Is dat ook niet tot in de zakken van de bezoekers, want er zit coltan in onze smartphones? Moet ook de publieke opinie bewuster druk uitoefenen op bedrijven en regeringen om ethisch te ontginnen?

“Klopt. Het zou goed zijn als consumenten dat doen. Alleen stelde ik zelf mijn illusies over de afdwingbaarheid bij. Toen ik in 2009 een goudmijn bezocht in Congo kregen we te horen dat dit een goed voorbeeld was omdat de artisanale delvers niet gecontroleerd werden door een krijgsheer maar door het Congolese leger… dat natuurlijk even omstreden handelt. Het is erg moeilijk om de oorsprong onafhankelijk te controleren.

“Toch kan het. Een positief voorbeeld in Afrika vind ik Botswana. Zij bezitten veel diamantmijnen maar sloten akkoorden met grote handelaren als De Beers opdat de regering de helft van de mijn blijft bezitten. Ze kwamen ook overeen dat een deel van de verwerking lokaal moet gebeuren, waardoor er duurzame jobs werden opgericht.”

Tot slot, hét symbool van het AfricaMuseum blijft intussen de opgezette olifant… naast andere beschermde dieren, terwijl de jacht daarop streng verboden is.
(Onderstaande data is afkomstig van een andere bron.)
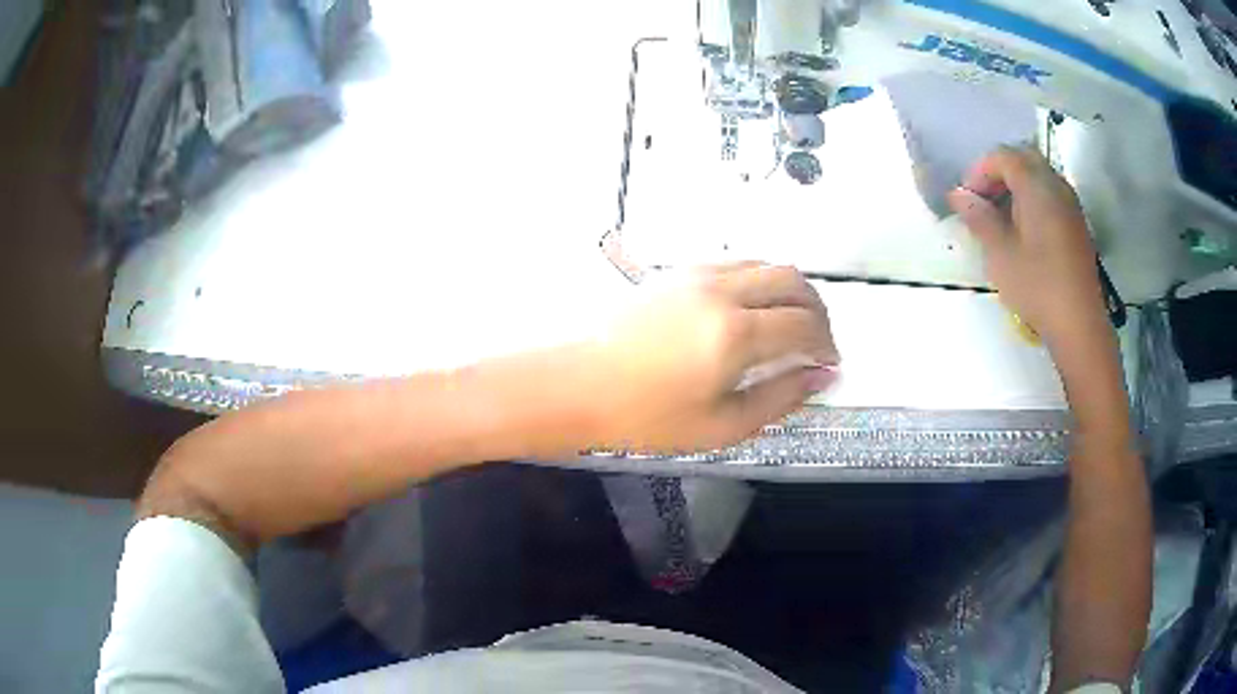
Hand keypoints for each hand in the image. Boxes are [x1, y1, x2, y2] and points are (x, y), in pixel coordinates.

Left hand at [581, 264, 838, 453]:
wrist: (579, 385)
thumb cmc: (647, 417)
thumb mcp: (722, 425)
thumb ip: (781, 397)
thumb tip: (823, 377)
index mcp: (736, 333)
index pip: (805, 324)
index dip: (827, 344)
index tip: (829, 363)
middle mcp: (723, 291)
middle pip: (793, 281)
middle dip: (818, 310)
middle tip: (819, 341)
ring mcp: (698, 275)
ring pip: (766, 264)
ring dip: (791, 290)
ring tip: (791, 325)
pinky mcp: (678, 271)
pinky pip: (736, 263)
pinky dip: (760, 280)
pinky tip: (754, 309)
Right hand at [946, 146, 1109, 349]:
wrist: (1079, 325)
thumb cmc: (1037, 286)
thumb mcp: (1000, 253)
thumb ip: (978, 217)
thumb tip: (958, 195)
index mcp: (1037, 186)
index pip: (1003, 157)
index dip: (979, 171)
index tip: (966, 199)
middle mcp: (1057, 186)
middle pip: (1024, 160)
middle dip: (999, 173)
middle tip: (983, 201)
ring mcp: (1071, 206)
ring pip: (1039, 177)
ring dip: (1016, 187)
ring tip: (1001, 219)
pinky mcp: (1077, 226)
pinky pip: (1051, 197)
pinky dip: (1033, 201)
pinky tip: (1024, 232)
Een anachronisme?

“Daar ben ik niet van overtuigd. Je kan de olifant ook tonen en er bij zeggen: dit is vandaag een bedreigde diersoort en de jacht op olifanten en andere wilde dieren is nu zeer schadelijk. Het goede van opgezette dieren is dat kinderen er graag naar kijken en eruit kunnen leren. Maar, geef mij persoonlijk maar zoveel mogelijk Afrikaanse stemmen in het AfricaMuseum. Musea en instellingen veranderen vooral als de direct betrokkenen als groep een inbreng krijgen. Zo hebben ook wij in Washington nog maar net een museum van onze Afro-Amerikaanse geschiedenis. Dat was er nooit gekomen zonder het lobbyen door de nazaten van onze eigen slavernij en burgerrechtenbeweging”.